William & Mary Sharp Seminar 2023-2024


During the 2023-2024 academic year, William & Mary students completed the 13th Sharp Writer-in-Residence Program/Journalism Seminar, developing their reporting and writing skills with mentorship from journalist Stephanie Hanes and the support of Pulitzer Center staff and a series of Pulitzer Center grantees.

The four-credit, two-semester seminar program is a joint Campus Consortium initiative with the Pulitzer Center and William & Mary's Charles Center, supported by William & Mary alumni Anne and Barry Sharp. It serves as a journalism incubator and provides students with opportunities to report on important topics of the day for more general audiences.

“Every story, even one on as big a topic as climate change, becomes a local story, and my reporting in Norfolk helped me see how rising waters are affecting real people—their lives, where they live, and the quality of their neighborhoods,” said Shradha Dinesh, a data science and self-designed political journalism double major who first learned about the W&M journalism seminar while still in high school.  

Dinesh spoke during a March 2024 event featuring several seminar students who shared their experiences, insights, and reporting with more than 40 W&M students, staff, and faculty. 

Each of the 13 students who participate in the 2023-2024 seminar undertook a reporting project of their own topic choice, with the results shedding light on a range of focus areas and locations, including Japan’s custody laws, Sudanese refugees in Egypt, LGBTQIA+ communities in Utah, the abortion movement and politics in rural Ohio, and financial consequences of extensive storms in the Caribbean.

While Hanes worked directly with the students during the seminar, other journalists joined the session to provide details on their reporting, writing, and editing process as well as their experience with multimedia. Jessica Piskho, an attorney turned journalist, spoke of her Pulitzer Center-supported project on sheriffs. Photographer Brandi Morin, an award-winning Cree/Iroquois/French journalist, shared her expertise in reporting on injustice, the environment, tradition, and resilience from an Indigenous perspective.

For the final seminar session, Sara Miller Llana joined Hanes to speak about their Christian Science Monitor multi-part climate series, The Climate Generation. Via Zoom, they brought in their editor, Clara Germani, to give the students insights into the editing process.

Pulitzer Center staff members Ann Peters and Mikaela Schmitt lent their support during the sessions.

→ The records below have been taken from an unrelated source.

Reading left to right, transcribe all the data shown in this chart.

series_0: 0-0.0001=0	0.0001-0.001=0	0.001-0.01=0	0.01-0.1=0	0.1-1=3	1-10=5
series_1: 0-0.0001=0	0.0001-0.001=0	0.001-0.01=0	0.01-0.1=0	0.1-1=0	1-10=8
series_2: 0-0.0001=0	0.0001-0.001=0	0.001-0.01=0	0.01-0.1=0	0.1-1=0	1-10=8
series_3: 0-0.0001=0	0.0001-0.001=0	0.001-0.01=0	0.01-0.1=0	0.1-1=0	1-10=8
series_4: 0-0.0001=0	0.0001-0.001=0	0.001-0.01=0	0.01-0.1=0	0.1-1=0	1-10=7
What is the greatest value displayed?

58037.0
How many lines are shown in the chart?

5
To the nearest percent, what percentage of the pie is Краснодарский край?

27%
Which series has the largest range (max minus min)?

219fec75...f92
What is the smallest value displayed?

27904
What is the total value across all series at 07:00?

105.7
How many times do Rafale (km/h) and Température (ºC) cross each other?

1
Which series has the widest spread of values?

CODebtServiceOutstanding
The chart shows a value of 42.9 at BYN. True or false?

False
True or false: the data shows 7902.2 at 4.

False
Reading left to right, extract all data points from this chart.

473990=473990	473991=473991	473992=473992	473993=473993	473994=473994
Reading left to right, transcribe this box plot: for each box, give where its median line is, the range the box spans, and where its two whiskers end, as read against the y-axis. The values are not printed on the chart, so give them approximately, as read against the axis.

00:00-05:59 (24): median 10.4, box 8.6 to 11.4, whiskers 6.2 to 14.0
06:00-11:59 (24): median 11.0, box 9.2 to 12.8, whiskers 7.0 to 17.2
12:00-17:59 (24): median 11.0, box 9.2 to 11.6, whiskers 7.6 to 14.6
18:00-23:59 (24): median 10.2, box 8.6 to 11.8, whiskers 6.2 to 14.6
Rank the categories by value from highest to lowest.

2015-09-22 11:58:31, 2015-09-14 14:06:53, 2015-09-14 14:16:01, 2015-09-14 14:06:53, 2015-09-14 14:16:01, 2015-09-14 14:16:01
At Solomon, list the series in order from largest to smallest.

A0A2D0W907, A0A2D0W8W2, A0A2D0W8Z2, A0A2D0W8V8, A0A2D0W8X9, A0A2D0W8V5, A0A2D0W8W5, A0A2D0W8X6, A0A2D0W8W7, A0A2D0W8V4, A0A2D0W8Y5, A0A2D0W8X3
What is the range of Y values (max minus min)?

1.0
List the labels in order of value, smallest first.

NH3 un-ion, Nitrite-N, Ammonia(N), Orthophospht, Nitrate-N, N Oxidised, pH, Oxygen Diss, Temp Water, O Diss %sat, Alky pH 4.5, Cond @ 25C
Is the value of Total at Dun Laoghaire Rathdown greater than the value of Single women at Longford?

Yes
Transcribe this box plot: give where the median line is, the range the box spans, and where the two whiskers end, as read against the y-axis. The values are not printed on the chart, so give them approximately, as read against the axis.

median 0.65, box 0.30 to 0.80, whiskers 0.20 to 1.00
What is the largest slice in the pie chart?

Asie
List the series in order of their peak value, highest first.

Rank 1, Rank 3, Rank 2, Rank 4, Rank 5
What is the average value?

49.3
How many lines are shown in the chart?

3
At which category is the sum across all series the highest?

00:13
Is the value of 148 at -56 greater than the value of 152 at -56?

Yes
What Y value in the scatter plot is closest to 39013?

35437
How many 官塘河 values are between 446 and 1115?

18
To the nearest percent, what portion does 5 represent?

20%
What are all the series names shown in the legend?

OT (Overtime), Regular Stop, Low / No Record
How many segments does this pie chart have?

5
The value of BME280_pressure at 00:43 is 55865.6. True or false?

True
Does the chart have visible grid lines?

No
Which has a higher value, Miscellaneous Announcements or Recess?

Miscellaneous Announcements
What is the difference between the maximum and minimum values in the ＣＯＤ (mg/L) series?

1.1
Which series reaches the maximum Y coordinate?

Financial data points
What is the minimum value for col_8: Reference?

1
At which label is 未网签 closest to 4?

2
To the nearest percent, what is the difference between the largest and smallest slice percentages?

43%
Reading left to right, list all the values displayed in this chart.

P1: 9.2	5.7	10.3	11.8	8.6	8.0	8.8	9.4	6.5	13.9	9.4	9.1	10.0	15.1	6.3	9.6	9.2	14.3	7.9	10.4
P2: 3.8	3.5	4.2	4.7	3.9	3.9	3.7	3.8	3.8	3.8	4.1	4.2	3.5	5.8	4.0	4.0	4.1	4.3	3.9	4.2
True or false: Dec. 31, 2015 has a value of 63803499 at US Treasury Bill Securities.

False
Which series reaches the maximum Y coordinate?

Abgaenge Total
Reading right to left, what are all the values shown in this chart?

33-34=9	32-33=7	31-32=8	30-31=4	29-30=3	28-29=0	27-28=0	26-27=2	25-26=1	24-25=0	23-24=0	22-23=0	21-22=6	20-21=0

Vivian Hoang shared how the Sharp Seminar exposed her to new ways of thinking. Her reporting took her to Philadelphia, where she examined how a proposed basketball arena threatened to displace residents and businesses in the city’s historic Chinatown. 

“I went on an in-depth walking tour with two local activists and interviewed local business owners, all of whom added the very necessary human emotion and color to my story as I sought to uplift and portray their full stories,” Hoang said. “The fabric of my story would not have been complete without directly going to their community, hearing their voices, and seeing the places they lived and worked.”